Use cultured marble wall panels and the rigidity of the door's frame will be immaterial. However, my walls have stood the test of time for 12 years now without the tile coming loose or failing, and I have pocket doors at both ends.
05-25-2011, 01:12 PM
Instead of using the supplied framing for the pocket, I framed it out of regular 2x4 lumber. this made the wall about twice as thick, but wasn't a big issue in the room where it is used.
Another possibility is a surface mounted track (similar to a barn door) in the room outside of the bathroom. Then, the walls are all 'normal'.
05-28-2011, 09:13 AM
You do not want to tile the back side of a pocket door in a perfect world. In the real world and here in Vancouver it comes up all the time.
I have my own little secrets and can share some pointers here with you all.
First off if you want to play by all the rules you need to address the deflection of the wall. L/360 for small tile and L/720 for large tile. This is very hard to do.
The wall to the right of the entry is the pocket door. Here there was a tub before and we just converted the tub to a shower. With a linear shower drain from Quick Drain USA.
05-28-2011, 09:13 AM
A typical pocket door is strapped with 1"x5" strapping most times. Adding 1/2" cement board is not going to help much if any in the flex. Adding 1/2" angle iron is a whole other story.
We installed two lengths of 1/2" angle iron and then taped them in place with mesh tape and thin set. To install the angle iron we pre drilled holes through the metal and used 5/8" pan head screws to secure the angle iron. The screws where set at 4" centers all the way up. For good luck we used a little construction adhesive as well.
Before the process started the pocket jamb was secured level and these braces left in place until the grouting of the tile was complete. The wall will be further stiffened with the glass panel and once installed against the pocket door wall and curb top will make this wall incredible strong.

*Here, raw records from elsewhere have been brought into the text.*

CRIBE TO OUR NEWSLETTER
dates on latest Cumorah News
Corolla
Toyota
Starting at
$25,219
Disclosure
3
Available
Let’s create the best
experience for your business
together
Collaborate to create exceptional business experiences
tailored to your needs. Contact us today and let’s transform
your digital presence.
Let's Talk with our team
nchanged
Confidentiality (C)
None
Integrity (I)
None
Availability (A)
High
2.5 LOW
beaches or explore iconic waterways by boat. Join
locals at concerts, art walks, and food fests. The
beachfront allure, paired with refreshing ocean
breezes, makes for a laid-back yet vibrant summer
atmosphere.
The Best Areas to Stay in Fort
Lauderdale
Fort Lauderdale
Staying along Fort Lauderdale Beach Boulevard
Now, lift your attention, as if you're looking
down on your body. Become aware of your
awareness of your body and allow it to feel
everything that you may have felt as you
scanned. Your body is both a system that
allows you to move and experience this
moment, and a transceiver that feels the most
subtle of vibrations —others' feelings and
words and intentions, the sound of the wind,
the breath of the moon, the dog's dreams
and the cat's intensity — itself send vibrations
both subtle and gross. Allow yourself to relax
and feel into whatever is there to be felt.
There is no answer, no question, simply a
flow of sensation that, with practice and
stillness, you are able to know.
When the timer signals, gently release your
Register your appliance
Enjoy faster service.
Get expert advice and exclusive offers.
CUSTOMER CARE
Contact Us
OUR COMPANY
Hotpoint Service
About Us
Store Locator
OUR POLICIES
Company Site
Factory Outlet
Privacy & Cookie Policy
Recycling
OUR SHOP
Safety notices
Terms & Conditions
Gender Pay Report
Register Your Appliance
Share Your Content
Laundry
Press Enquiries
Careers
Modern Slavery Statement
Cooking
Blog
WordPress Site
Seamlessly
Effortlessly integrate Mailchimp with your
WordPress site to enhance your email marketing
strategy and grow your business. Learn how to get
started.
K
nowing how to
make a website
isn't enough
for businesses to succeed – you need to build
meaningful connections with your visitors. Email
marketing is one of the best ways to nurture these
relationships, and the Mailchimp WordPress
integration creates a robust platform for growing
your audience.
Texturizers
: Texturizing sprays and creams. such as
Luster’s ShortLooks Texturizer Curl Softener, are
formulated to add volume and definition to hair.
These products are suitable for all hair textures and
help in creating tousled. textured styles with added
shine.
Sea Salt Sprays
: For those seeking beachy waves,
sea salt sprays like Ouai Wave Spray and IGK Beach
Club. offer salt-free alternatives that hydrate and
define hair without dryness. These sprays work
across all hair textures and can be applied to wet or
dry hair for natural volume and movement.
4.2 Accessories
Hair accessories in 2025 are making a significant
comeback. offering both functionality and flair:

You can see in this picture that the builder had the back side of the pocket door clad entirely with plywood. But still the wall had lots of flex.
I built the bottom 6" of my pans with 1/4" cement board - but this is a whole different thread...
One of two strips of 1/2" angle iron we attached to the plywood. Careful no fasteners stick through and into the pocket door cavity!
We installed two strips of 1/2" angle iron and then the 1/2" cement board. If you look close you will see I used metal stud framing as braces to pin the pocket jamb opening level and true.
This approach worked very well. Hope it helps.
11-14-2013, 06:36 AM
Thanks for the email Ed.
Sorry - not sure what happened to the photo's. I scanned for the orginals but could only find these few for you.
We further improved the stiffness of the wall with the fixed pane of glass. The brace on the pocket door opening left there until after tile and after glass installation.
The angle iron offers up only a fraction more strength.
Hope this helps.
Let me know if you need anything else Ed.